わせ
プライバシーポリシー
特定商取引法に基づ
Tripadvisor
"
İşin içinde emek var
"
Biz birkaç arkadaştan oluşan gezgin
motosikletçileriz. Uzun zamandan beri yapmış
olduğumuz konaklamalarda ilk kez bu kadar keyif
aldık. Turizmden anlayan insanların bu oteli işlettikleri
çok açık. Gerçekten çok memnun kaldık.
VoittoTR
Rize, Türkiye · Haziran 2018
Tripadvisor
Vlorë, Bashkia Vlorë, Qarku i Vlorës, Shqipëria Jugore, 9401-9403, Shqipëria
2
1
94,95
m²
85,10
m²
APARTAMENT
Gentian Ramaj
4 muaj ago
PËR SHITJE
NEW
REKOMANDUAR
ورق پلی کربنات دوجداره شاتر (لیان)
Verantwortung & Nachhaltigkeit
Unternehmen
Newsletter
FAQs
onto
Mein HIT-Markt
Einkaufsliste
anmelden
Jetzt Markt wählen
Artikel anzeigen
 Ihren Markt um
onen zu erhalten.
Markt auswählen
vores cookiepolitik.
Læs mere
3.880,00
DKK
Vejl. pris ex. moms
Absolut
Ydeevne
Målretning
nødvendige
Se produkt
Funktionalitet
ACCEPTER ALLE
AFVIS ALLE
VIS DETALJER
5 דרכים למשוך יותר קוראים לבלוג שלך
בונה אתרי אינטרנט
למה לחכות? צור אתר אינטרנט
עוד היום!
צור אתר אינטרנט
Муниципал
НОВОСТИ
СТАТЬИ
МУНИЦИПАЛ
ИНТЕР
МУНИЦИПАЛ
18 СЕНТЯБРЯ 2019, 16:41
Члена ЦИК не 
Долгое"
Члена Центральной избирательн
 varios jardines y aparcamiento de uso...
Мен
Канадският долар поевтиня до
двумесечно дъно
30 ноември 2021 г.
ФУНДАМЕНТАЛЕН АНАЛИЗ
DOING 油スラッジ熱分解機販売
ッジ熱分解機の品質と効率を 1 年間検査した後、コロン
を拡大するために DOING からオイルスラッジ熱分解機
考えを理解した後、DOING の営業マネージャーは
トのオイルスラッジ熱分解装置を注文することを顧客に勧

- - -

TASK REQUIREMENTS: Give every line of the material again, exactly as it reads.

REPLY TO THE TASK:
わせ
プライバシーポリシー
特定商取引法に基づ
Tripadvisor
"
İşin içinde emek var
"
Biz birkaç arkadaştan oluşan gezgin
motosikletçileriz. Uzun zamandan beri yapmış
olduğumuz konaklamalarda ilk kez bu kadar keyif
aldık. Turizmden anlayan insanların bu oteli işlettikleri
çok açık. Gerçekten çok memnun kaldık.
VoittoTR
Rize, Türkiye · Haziran 2018
Tripadvisor
Vlorë, Bashkia Vlorë, Qarku i Vlorës, Shqipëria Jugore, 9401-9403, Shqipëria
2
1
94,95
m²
85,10
m²
APARTAMENT
Gentian Ramaj
4 muaj ago
PËR SHITJE
NEW
REKOMANDUAR
ورق پلی کربنات دوجداره شاتر (لیان)
Verantwortung & Nachhaltigkeit
Unternehmen
Newsletter
FAQs
onto
Mein HIT-Markt
Einkaufsliste
anmelden
Jetzt Markt wählen
Artikel anzeigen
 Ihren Markt um
onen zu erhalten.
Markt auswählen
vores cookiepolitik.
Læs mere
3.880,00
DKK
Vejl. pris ex. moms
Absolut
Ydeevne
Målretning
nødvendige
Se produkt
Funktionalitet
ACCEPTER ALLE
AFVIS ALLE
VIS DETALJER
5 דרכים למשוך יותר קוראים לבלוג שלך
בונה אתרי אינטרנט
למה לחכות? צור אתר אינטרנט
עוד היום!
צור אתר אינטרנט
Муниципал
НОВОСТИ
СТАТЬИ
МУНИЦИПАЛ
ИНТЕР
МУНИЦИПАЛ
18 СЕНТЯБРЯ 2019, 16:41
Члена ЦИК не 
Долгое"
Члена Центральной избирательн
 varios jardines y aparcamiento de uso...
Мен
Канадският долар поевтиня до
двумесечно дъно
30 ноември 2021 г.
ФУНДАМЕНТАЛЕН АНАЛИЗ
DOING 油スラッジ熱分解機販売
ッジ熱分解機の品質と効率を 1 年間検査した後、コロン
を拡大するために DOING からオイルスラッジ熱分解機
考えを理解した後、DOING の営業マネージャーは
トのオイルスラッジ熱分解装置を注文することを顧客に勧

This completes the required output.